Meist sind die Angreifer dann so beeindruckt, dass sie sich zurückziehen und lieber nach kleinerer Beute Ausschau halten.

Der Igelfisch aber lässt, sobald die Gefahr vorbei ist, das Wasser langsam wieder aus seinem Magen ausströmen und bekommt so wieder seine ursprüngliche Größe.
Igelfische haben alles im Blick (Bild: SWR)
Ballon-Igelfische sind meist in der Nacht aktiv. Mit ihren großen Augen können sie ihre Beute im Dunkeln besonders gut aufspüren.

Igelfische können ihre Augen unabhängig voneinander bewegen - sie haben also ihre ganze Umgebung gut im Blick.

Tagsüber verstecken sie sich im Seegras oder schlafen in Höhlen oder Nischen des Korallenriffs.

Besonders gute Schwimmer sind sie jedoch nicht: Ab und zu kommt es vor, dass sie gegen die Meeresströmung nicht ankommen und aus ihrer tropischen Heimat bis nach Europa getragen werden. Jedenfalls hat man Igelfische schon öfter im Mittelmeer entdeckt, obwohl sie dort nicht zu Hause sind.
Freunde und Feinde
Auf die Stacheln hat der Hai bestimmt keinen Appetit! (Bild: SWR)
Igelfische haben kaum Feinde:
Weil sie sich zu imposanter Größe aufblasen können, schrecken sie viele Gegner ab.
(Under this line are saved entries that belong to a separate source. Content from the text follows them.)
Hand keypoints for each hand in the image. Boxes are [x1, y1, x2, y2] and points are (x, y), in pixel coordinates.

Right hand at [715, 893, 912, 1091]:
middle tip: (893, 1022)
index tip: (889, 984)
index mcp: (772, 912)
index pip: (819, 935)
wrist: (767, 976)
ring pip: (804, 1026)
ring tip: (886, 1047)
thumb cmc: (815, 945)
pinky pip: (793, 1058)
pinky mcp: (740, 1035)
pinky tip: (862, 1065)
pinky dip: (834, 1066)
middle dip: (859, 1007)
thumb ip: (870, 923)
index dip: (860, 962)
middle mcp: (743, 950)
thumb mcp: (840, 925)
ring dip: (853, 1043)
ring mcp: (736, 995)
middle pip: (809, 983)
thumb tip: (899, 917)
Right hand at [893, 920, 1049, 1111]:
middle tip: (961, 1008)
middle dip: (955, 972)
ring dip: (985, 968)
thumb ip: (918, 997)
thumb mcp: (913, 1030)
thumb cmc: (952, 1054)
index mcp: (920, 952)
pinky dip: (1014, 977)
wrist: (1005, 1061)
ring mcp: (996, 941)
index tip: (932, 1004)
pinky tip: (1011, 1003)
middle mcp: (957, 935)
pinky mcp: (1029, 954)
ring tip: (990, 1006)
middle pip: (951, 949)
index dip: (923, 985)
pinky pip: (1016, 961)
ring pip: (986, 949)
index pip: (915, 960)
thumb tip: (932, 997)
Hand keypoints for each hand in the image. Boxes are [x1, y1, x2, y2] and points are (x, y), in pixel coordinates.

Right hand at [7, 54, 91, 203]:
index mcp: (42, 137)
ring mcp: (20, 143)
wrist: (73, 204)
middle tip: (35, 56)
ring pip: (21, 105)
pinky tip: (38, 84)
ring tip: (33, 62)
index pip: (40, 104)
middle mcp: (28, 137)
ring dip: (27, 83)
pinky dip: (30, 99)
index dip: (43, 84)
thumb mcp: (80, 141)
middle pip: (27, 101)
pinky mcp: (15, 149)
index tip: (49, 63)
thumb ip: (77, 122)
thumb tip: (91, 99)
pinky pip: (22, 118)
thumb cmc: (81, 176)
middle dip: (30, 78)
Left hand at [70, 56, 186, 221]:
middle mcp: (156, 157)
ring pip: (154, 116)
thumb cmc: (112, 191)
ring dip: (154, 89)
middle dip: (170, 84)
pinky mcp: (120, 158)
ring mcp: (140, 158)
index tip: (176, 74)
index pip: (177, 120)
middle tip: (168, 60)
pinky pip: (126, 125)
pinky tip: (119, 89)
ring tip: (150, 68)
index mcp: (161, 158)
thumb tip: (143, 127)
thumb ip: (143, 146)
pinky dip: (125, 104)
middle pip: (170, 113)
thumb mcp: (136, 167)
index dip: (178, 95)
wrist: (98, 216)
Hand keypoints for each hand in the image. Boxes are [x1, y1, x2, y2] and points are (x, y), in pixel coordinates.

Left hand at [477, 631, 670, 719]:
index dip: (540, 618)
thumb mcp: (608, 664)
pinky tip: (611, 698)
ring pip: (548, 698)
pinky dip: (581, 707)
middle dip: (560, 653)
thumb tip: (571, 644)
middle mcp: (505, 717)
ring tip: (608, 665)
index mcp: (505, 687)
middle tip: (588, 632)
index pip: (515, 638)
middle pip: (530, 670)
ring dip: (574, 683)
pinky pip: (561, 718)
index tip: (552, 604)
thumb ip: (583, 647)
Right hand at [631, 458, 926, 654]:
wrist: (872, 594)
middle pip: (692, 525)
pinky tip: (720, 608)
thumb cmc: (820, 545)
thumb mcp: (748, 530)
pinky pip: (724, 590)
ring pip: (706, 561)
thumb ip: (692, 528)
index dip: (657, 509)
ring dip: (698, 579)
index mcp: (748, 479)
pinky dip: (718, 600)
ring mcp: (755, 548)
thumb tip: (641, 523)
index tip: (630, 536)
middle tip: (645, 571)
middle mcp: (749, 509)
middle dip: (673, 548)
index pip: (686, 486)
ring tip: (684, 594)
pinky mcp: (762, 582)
Außerdem ist ihr gefährliches Stachelkleid ein perfekter Schutz gegen mögliche Angreifer.
Nachwuchs
Igelfisch-Weibchen legen wie die meisten Fische Eier. Die Befruchtung findet außerhalb des Körpers statt. Die Weibchen geben jedes Jahr ungefähr zwischen Mai und Juni die Eier ins Wasser ab, wo sie dann von den Männchen befruchtet werden.
Junge Kugelfische sind sechs bis neun Zentimeter lang und tragen am ganzen Körper dunkle Tupfen.